━━━ TASK MATERIAL

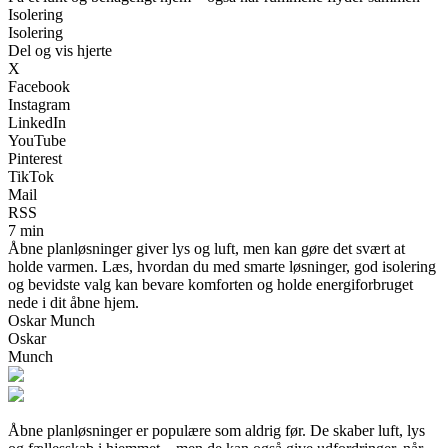
Isolering
Isolering
Del og vis hjerte
X
Facebook
Instagram
LinkedIn
YouTube
Pinterest
TikTok
Mail
RSS
7 min
Åbne planløsninger giver lys og luft, men kan gøre det svært at
holde varmen. Læs, hvordan du med smarte løsninger, god isolering
og bevidste valg kan bevare komforten og holde energiforbruget
nede i dit åbne hjem.
Oskar Munch
Oskar
Munch
Åbne planløsninger er populære som aldrig før. De skaber luft, lys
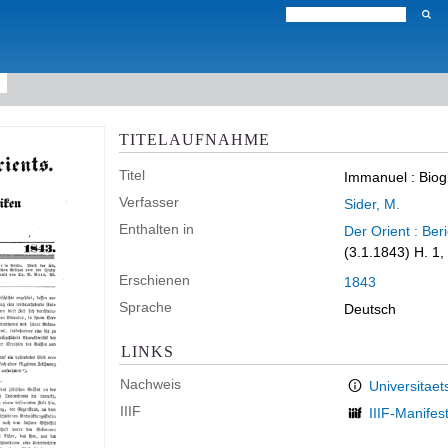
TITELAUFNAHME
Titel
Immanuel
:
Biog
Verfasser
Sider, M.
Enthalten in
Der Orient : Ber
(3.1.1843) H. 1,
Erschienen
1843
Sprache
Deutsch
LINKS
Nachweis
Universitaet
IIIF
IIIF-Manifes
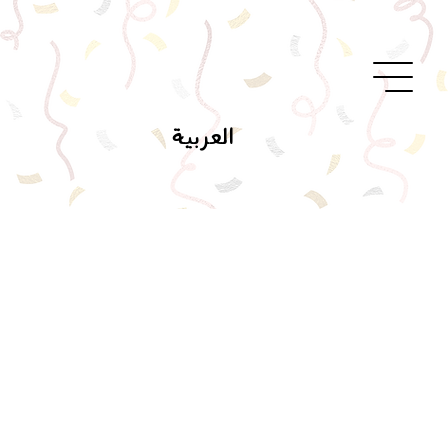
العربية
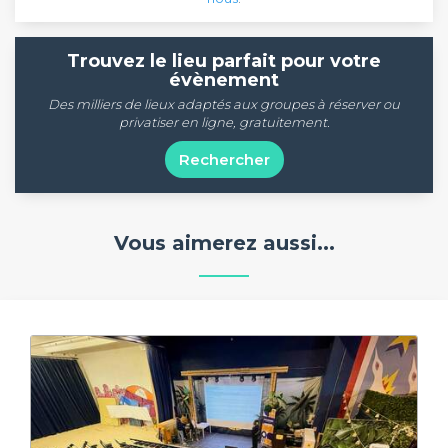
Trouvez le lieu parfait pour votre
évènement
Des milliers de lieux adaptés aux groupes à réserver ou
privatiser en ligne, gratuitement.
Rechercher
Vous aimerez aussi...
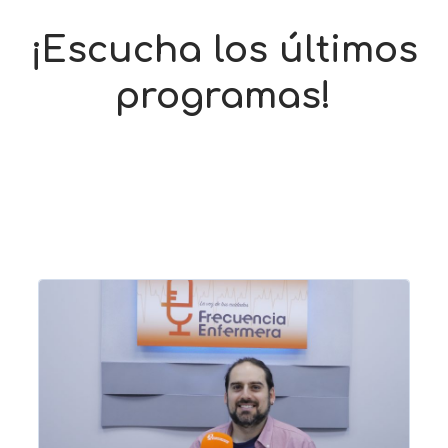
¡Escucha los últimos
programas!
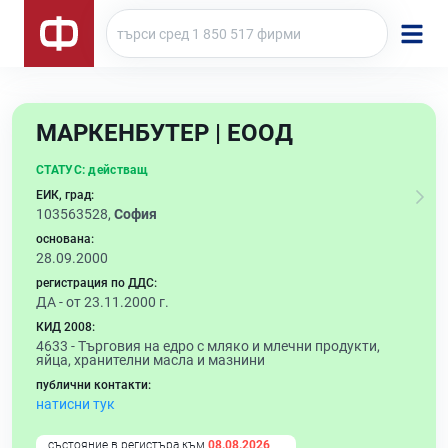
МАРКЕНБУТЕР | ЕООД
СТАТУС:
действащ
ЕИК, град:
103563528,
София
основана:
28.09.2000
регистрация по ДДС:
ДА - от 23.11.2000 г.
КИД 2008:
4633 -
Търговия на едро с мляко и млечни продукти,
яйца, хранителни масла и мазнини
публични контакти:
натисни тук
състояние в регистъра към
08.08.2026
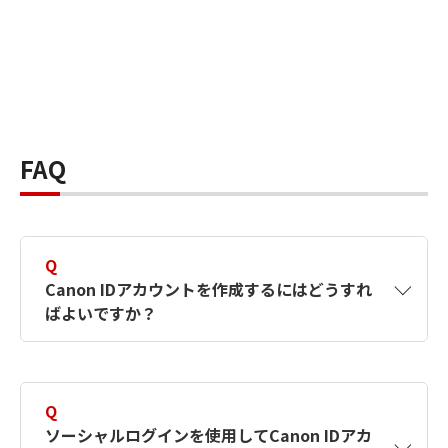
FAQ
Q
Canon IDアカウントを作成するにはどうすれ
ばよいですか？
A
Canon IDアカウントは、氏名、メールアドレス
とパスワードを入力して作成できます。ソーシ
Q
ャルログインを使用して作成することもできま
ソーシャルログインを使用してCanon IDアカ
す。詳しい作成方法は
【カメラ】Canon IDとは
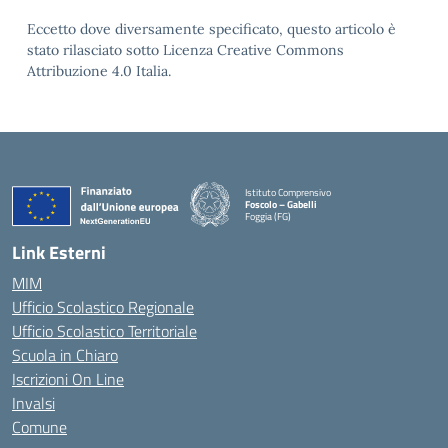
Eccetto dove diversamente specificato, questo articolo è
stato rilasciato sotto Licenza Creative Commons
Attribuzione 4.0 Italia.
Istituto Comprensivo
Foscolo – Gabelli
Foggia (FG)
— Visita la pagina iniziale della scuola
Link Esterni
MIM
Ufficio Scolastico Regionale
Ufficio Scolastico Territoriale
Scuola in Chiaro
Iscrizioni On Line
Invalsi
Comune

━━━━━━

**INSTRUCTION**
Every line of the listing that includes "planløsninger" must be shown.

**COMPLETED EXERCISE**
Åbne planløsninger giver lys og luft, men kan gøre det svært at
Åbne planløsninger er populære som aldrig før. De skaber luft, lys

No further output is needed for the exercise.